_ABOUT THIS EXERCISE_
Repeat every entry exactly as it stands. Omit the images.

*** Opening of INFORMATION SHOWN ***

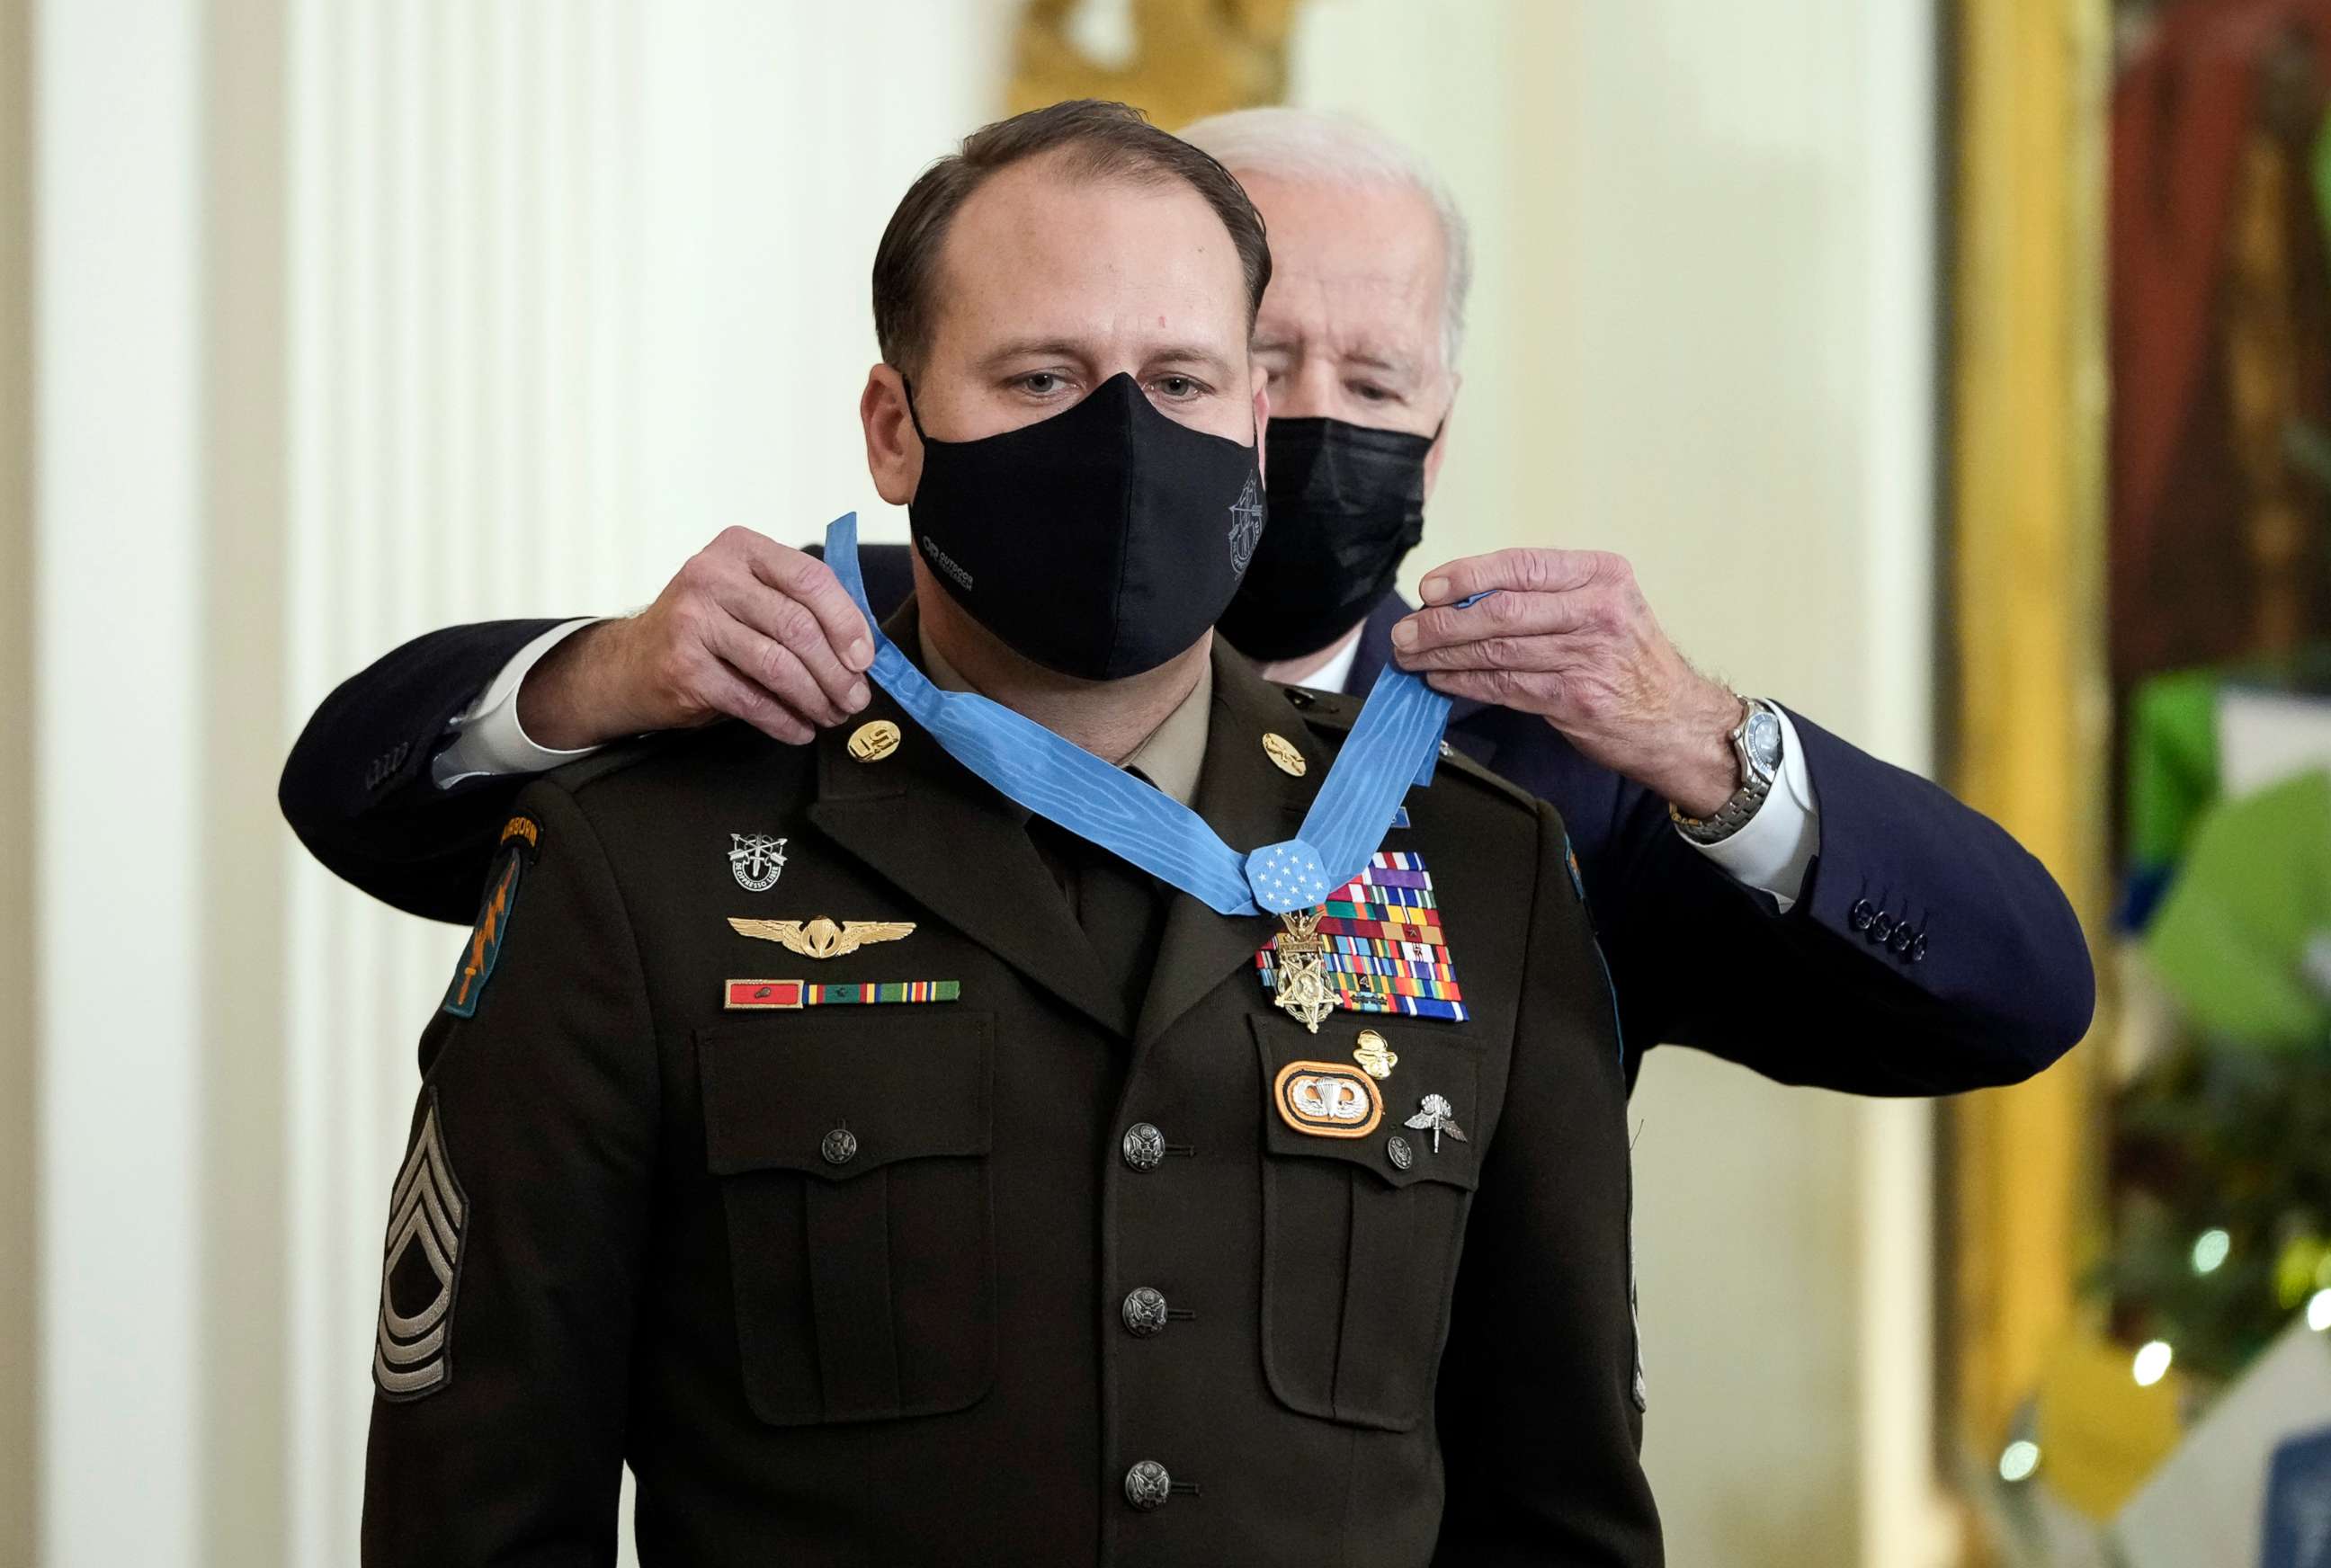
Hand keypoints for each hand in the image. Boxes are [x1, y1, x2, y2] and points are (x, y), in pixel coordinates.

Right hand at [517, 527, 874, 748]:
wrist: (631, 663)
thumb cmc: (706, 627)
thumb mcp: (747, 595)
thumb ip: (798, 604)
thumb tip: (864, 647)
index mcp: (739, 548)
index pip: (810, 578)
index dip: (847, 622)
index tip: (866, 658)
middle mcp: (711, 575)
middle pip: (798, 626)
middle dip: (837, 671)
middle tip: (856, 698)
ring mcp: (693, 621)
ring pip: (779, 666)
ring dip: (816, 699)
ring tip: (833, 715)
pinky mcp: (685, 667)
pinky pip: (753, 700)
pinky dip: (785, 720)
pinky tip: (800, 729)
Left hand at [1390, 547, 1743, 815]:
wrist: (1677, 720)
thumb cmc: (1631, 660)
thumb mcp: (1604, 607)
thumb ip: (1546, 597)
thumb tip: (1463, 599)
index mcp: (1601, 576)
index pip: (1521, 566)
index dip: (1468, 576)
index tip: (1429, 588)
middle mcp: (1597, 611)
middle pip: (1502, 610)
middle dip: (1443, 621)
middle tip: (1406, 631)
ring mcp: (1587, 657)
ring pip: (1497, 651)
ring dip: (1443, 655)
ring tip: (1411, 655)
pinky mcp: (1574, 699)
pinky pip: (1504, 686)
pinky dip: (1464, 682)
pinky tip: (1439, 679)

*** Close of INFORMATION SHOWN ***

_SOLUTION_
Hand keypoints for each hand in the image. Boxes are [x1, y1, x2, y2] and points are (x, y), in pixel coordinates.

Right hand at [517, 527, 874, 748]:
wrist: (631, 663)
thumb cmc: (706, 627)
thumb mcp: (747, 595)
thumb ip: (798, 604)
thumb tip: (864, 647)
index mcp: (739, 548)
index pip: (810, 578)
index dip: (847, 622)
index tip: (866, 658)
middle mcp: (711, 575)
middle pip: (798, 626)
middle dip: (837, 671)
middle tip: (856, 698)
ring mcp: (693, 621)
ring pip: (779, 666)
ring dip: (816, 699)
ring tip: (833, 715)
pinky mcp: (685, 667)
pinky pip: (753, 700)
pinky dip: (785, 720)
pinky tip: (800, 729)
Left hand at [1390, 547, 1743, 815]:
wrist: (1677, 720)
thumb cmc: (1631, 660)
thumb mcp: (1604, 607)
thumb ip: (1546, 597)
thumb tip: (1463, 599)
index mcp: (1601, 576)
index pip: (1521, 566)
index dip: (1468, 576)
index tip: (1429, 588)
middle mcp: (1597, 611)
middle pip: (1502, 610)
middle dip: (1443, 621)
middle tip: (1406, 631)
ring mcp: (1587, 657)
ring pip: (1497, 651)
ring dip: (1443, 655)
ring tip: (1411, 655)
pinky mcp: (1574, 699)
pinky pip: (1504, 686)
pinky dip: (1464, 682)
pinky tip: (1439, 679)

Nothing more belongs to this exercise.